Nearly all of the expected increase in spending is a result of entitlement spending and the rising cost of servicing that massive pile of debt. The federal government will spend over $1 trillion on interest payments this year, and the CBO expects those interest payments to more than double over the next 10 years.
Over the course of the 10-year budget window, the federal government will spend an estimated $16 trillion on interest payments—that's $16 trillion in taxes that won't buy taxpayers any new government services but will merely pay the tab run up in previous years.
The major tax bill that Republicans passed and President Donald Trump signed last year will contribute to the worsening fiscal picture. The CBO estimates that policy changes implemented by the One Big Beautiful Bill Act will add about $100 billion to the deficit this year and about $1.4 trillion to cumulative deficits over the next decade.

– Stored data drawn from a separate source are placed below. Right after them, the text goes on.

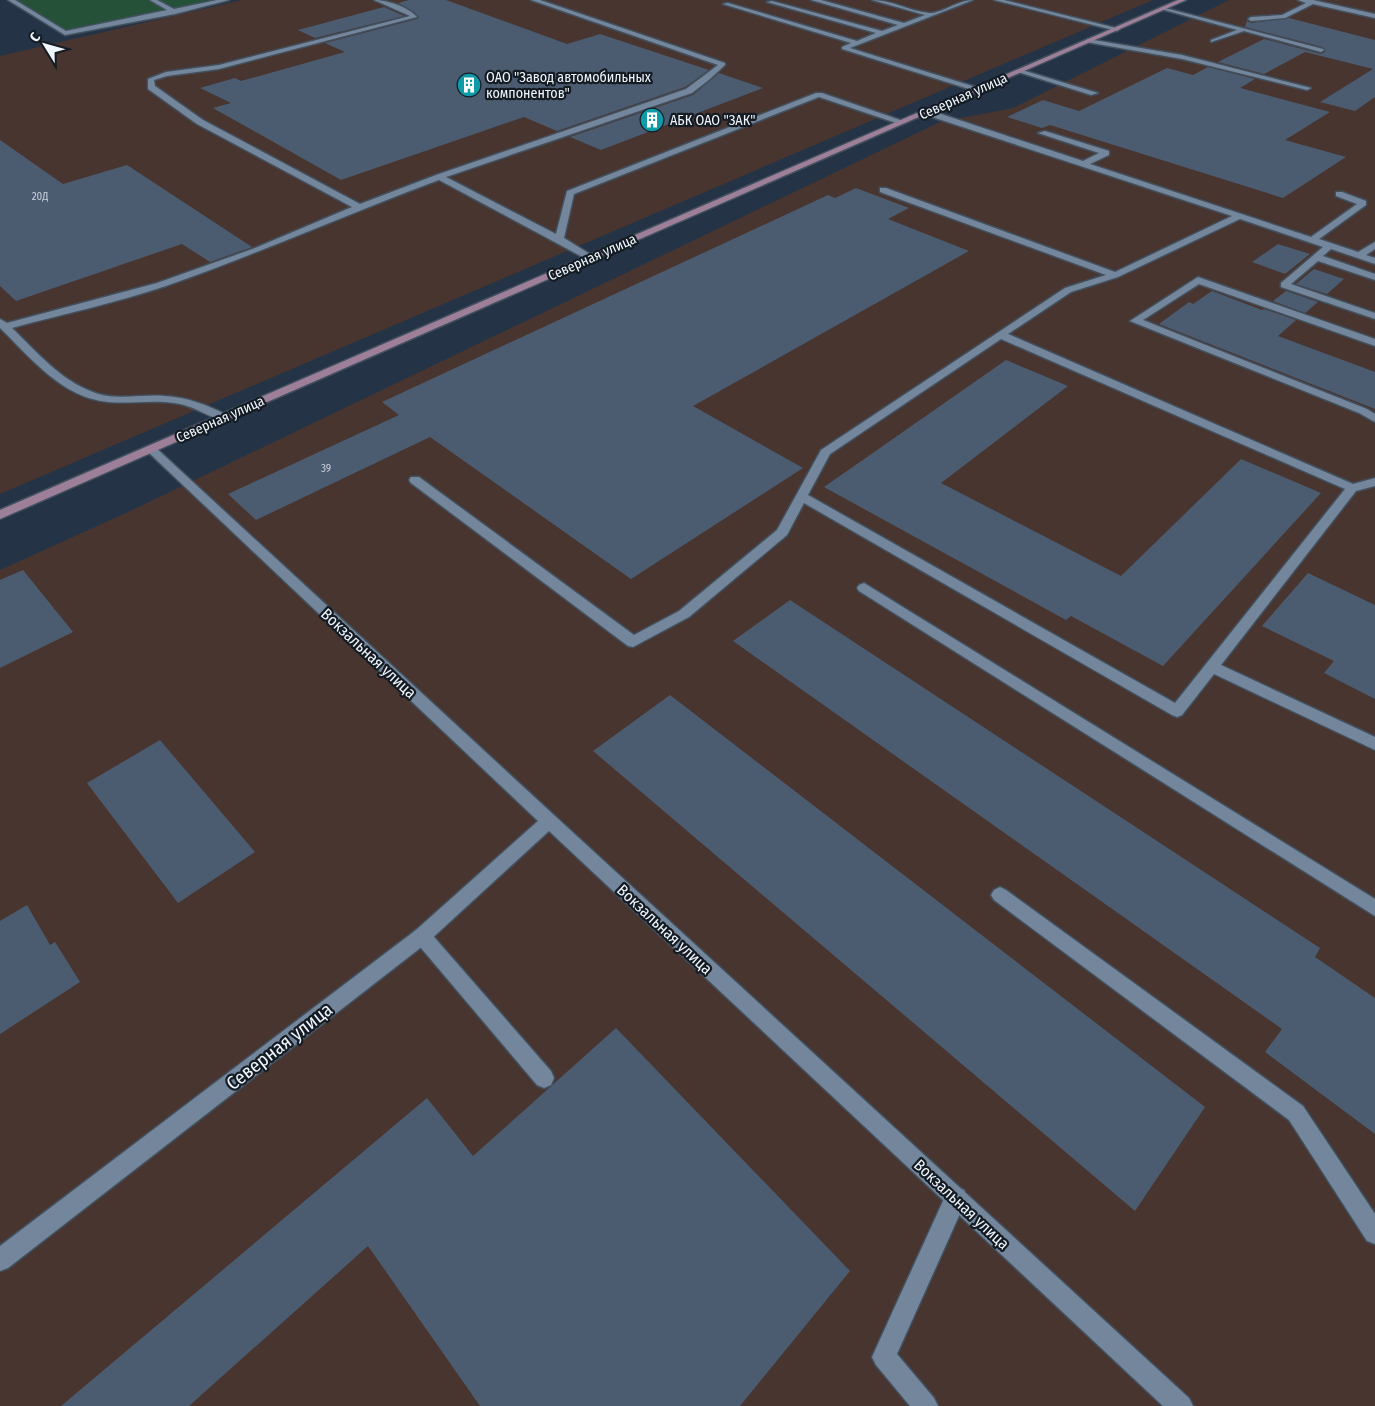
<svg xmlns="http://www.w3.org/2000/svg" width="1375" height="1406" viewBox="0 0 1375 1406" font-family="'Fira Sans Condensed',sans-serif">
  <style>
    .industrial { fill: #483530 }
    .green { fill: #245138 }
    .building { fill: #4b5c70 }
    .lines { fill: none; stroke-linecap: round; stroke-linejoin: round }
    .service-casing { stroke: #42505e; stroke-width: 3 }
    .minor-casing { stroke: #42505e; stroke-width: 3 }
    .secondary-casing { stroke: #42505e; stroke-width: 3 }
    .service { fill: #74869b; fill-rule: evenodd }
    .minor { fill: #74869b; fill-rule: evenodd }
    .secondary { fill: #9d7f9a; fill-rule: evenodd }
    .labels { text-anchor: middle; stroke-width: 4.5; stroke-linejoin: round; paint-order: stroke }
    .far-number-label { font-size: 11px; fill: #c6d0da }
    .far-poi-label { font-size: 14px; fill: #eff6fd; stroke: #141b23; text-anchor: start }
    .far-street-label { font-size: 14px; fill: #eff6fd; stroke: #141b23 }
    .street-label { font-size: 16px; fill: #eff6fd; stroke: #141b23 }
    .near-street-label { font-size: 19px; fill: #eff6fd; stroke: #141b23 }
  </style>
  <rect width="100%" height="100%" fill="#243446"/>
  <g class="industrial">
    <polygon points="242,0 1153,0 0,494 0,56"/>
    <polygon points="1229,0 1375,0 1375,1406 0,1406 0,570 128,512 940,122 1013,108"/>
  </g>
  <polygon class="green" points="11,0 227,0 65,33"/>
  <g class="building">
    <polygon points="409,0 446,0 567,44 600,34 709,70 685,87 557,131 524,117 341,180 213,108 231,103 200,88 235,78 241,81 345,52 325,43 417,19 419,17 414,12 398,3"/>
    <polygon points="384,7 404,16 315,38 298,30"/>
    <polygon points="1289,18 1375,40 1375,97 1355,111 1320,102 1373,69 1305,52 1264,74 1218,62 1264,39 1321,54 1325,52 1323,47 1245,27 1247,21 1251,23"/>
    <polygon points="1208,67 1255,79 1240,88 1330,112 1285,140 1346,157 1283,198 1050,125 1042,128 1007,117 1043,100 1079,111 1167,68 1193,75"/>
    <polygon points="719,73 763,88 601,150 570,137 693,95"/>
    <polygon points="0,140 63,184 127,165 252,247 210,262 182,244 16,301 0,286"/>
    <polygon points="856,188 909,208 888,219 969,251 693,406 803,468 631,579 430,437 256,520 228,494 399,415 382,402 828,195 835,198"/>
    <polygon points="1278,244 1310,254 1285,274 1252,262"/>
    <polygon points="1314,269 1344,279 1327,294 1296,284"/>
    <polygon points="1212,291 1262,310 1264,309 1296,320 1278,336 1375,372 1375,409 1159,324 1189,302 1193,304"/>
    <polygon points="1286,291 1318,302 1305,313 1273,301"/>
    <polygon points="1006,360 1068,386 941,483 1121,576 1241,459 1321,493 1163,666 1071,616 1066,620 824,487"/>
    <polygon points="23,570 73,632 0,668 0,580"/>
    <polygon points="1308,573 1375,605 1375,699 1324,673 1334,661 1262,626"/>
    <polygon points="790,600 1320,948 1315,957 1375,998 1375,1134 1265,1052 1282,1029 733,641"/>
    <polygon points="670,695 1205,1107 1135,1211 593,751"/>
    <polygon points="160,740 255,852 178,903 87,783"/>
    <polygon points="27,905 50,945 55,942 80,982 0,1034 0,921"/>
    <polygon points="616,1028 850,1271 740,1406 480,1406 368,1246 189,1406 61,1406 427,1098 473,1156"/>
  </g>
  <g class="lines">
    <g class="service-casing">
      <g id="service">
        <path d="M 374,0 C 387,0 409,7 417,17 L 219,69 L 167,76 L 154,80 L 155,86 L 203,120 L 360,204 L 436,175 L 686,89 L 718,65 L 531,0 L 540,0 L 725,63 L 725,65 L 710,79 L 692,93 L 446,177 L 556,234 L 567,191 L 816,93 L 822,93 L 906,122 L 899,124 L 819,97 L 574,194 L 564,238 L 593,256 L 595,258 L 590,261 L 439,180 C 347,214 258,254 166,286 C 116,303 63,314 12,328 C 37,352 60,380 93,392 C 114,401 142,394 165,396 C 187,397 207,405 227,415 L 229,417 L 227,419 L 223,420 C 208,417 195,407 180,404 C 156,399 132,404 108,402 C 62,398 30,357 0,328 L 0,319 L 7,323 L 157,283 L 255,248 L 352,207 L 197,124 L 148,89 L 148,79 L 166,72 L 219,65 L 410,16 Z"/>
        <path d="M 811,0 L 821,0 L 904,23 L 925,15 L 872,0 C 892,0 909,11 929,13 C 941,14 958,0 973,0 L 850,48 L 982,89 L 975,91 L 842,49 L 842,47 L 851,43 L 723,4 L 728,3 L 857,41 L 876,33 L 767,2 L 772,1 L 882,31 L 898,25 Z"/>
        <polygon points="994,0 1004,0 1120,29 1117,31"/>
        <polygon points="1298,0 1313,0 1375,14 1375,18 1313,4 1285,18 1251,21 1248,19 1251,17 1282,15 1306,3"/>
        <polygon points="1161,7 1323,49 1324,50 1321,52 1244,31 1211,42 1211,40 1237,30 1161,9"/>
        <polygon points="1088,39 1182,55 1311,88 1307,90 1182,59 1086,42 1085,41"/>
        <polygon points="1018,70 1022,70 1098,93 1091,95 1018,72"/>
        <path d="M 923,110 L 929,110 L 1083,161 L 1099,153 L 1038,133 L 1045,131 L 1109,151 L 1109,155 L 1090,164 L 1311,237 L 1357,204 L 1336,196 L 1336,192 L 1342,192 L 1366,201 L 1366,205 L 1319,239 L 1358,252 L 1375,242 L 1375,249 L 1366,255 L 1375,258 L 1375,264 L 1331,249 L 1323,256 L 1375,274 L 1375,280 L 1318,261 L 1291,284 L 1375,313 L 1375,319 L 1281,287 L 1281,283 L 1323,247 L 1240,219 L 1118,277 L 1071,292 L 1008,334 L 1353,484 L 1375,478 L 1375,486 L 1356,491 L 1221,665 L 1375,737 L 1375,750 L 1214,674 L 1182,715 L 1177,717 L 1172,715 L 804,503 L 787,535 L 689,617 L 633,647 L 628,646 L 411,483 L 409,480 L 411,477 L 419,477 L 634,635 L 679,611 L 777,530 L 821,450 L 1065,288 L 1106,275 L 880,192 L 880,188 L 886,188 L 1115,272 L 1232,216 L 923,114 ZM 1001,339 L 1345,489 L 1175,703 L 808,495 L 830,454 Z"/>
        <polygon points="1198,277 1375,339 1375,346 1199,284 1143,320 1367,409 1375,414 1375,422 1359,413 1130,321"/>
        <polygon points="864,583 1375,899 1375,916 859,591 857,588 859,585"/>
        <polygon points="1000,887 1006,890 1303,1106 1375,1214 1375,1244 1367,1241 1289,1120 994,900 991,895 994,890"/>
        <polygon points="422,928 428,930 551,1071 554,1078 551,1085 544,1088 537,1085 416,942 413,936 416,930"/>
        <polygon points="956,1187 964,1190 967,1198 897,1354 934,1398 938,1406 910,1406 876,1365 872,1357 948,1190"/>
      </g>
    </g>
    <g class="minor-casing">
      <g id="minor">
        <polygon points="8,0 15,0 66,31 167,10 150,0 157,0 174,9 217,0 229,0 175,14 65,35"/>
        <polygon points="151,445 155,447 555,816 1189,1398 1193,1406 1163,1406 549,831 428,942 8,1268 0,1271 0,1246 416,930 538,821 147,451 145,449"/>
      </g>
    </g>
    <g class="secondary-casing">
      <polygon id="secondary" points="1178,0 1186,0 0,519 0,510"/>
    </g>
    <use href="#service" class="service"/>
    <use href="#minor" class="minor"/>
    <use href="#secondary" class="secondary"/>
  </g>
  <defs>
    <g id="building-disc" transform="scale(1.25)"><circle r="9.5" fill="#0f9aa8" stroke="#141b23"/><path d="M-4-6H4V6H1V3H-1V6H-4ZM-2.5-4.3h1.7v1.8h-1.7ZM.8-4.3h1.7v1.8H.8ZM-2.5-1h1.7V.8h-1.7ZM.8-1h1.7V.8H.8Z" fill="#fff"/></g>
  </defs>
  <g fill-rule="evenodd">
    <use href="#building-disc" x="469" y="85"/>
    <use href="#building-disc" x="652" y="120"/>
  </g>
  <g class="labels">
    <g class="far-number-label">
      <text x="40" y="200">20Д</text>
      <text x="326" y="472">39</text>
    </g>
    <g class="far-poi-label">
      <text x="486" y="82">ОАО "Завод автомобильных<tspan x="486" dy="16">компонентов"</tspan></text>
      <text x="670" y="125">АБК ОАО "ЗАК"</text>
    </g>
    <g class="far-street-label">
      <text transform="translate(963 96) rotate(-24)" y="5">Северная улица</text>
      <text transform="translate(592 257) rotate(-24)" y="5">Северная улица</text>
      <text transform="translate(220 419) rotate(-24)" y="5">Северная улица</text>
    </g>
    <g class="street-label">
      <text transform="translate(369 653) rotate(43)" y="6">Вокзальная улица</text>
      <text transform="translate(665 929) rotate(43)" y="6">Вокзальная улица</text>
      <text transform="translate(962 1204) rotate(43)" y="6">Вокзальная улица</text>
    </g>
    <g class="near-street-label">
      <text transform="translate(279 1046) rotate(-38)" y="7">Северная улица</text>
    </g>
  </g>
  <g transform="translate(45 45) rotate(307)" stroke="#141b23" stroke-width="4" paint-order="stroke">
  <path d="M0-4L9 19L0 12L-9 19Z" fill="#eff6fd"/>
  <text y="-8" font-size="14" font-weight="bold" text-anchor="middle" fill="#eff6fd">С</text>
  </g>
</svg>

On the other hand, higher tariffs imposed by the Trump administration will increase revenue by an estimated $3 trillion over the next decade, if they remain in place.
"The CBO's projections remind us that our fiscal trajectory remains unsustainable," Dominik Lett, a fiscal policy analyst at the Cato Institute, said in a statement. "This reckless borrowing has real, tangible costs for Americans, creating inflationary pressure, slowing economic growth, and making borrowing more costly."
Indeed, studies have linked higher debt to rising interest rates and persistent inflation. Higher interest rates or higher inflation could, in turn, worsen the CBO's already bleak projections. The 10-year budget outlook released Wednesday assumes that inflation will stabilize at 2 percent (it is currently 2.7 percent) and that interest rates will fall in the coming years. Fiscal hawks have been warning for years that unforeseen spikes in inflation—like the one that hit after the pandemic—or other emergencies would expose the federal government's precarious fiscal position.
Maya MacGuineas, president of the Committee for a Responsible Federal Budget, a nonprofit that advocates for reducing deficits, said in a statement that the new CBO report contains no "bright spots of encouraging news."
"A healthy balance sheet is critical for a growing economy, national security, and the ability to respond to unforeseen emergencies," she added. "At this moment in time with challenges ranging from the aging of society to growing geo-political rivalries, it is nothing short of self-sabotage to operate with such a self-imposed disadvantage."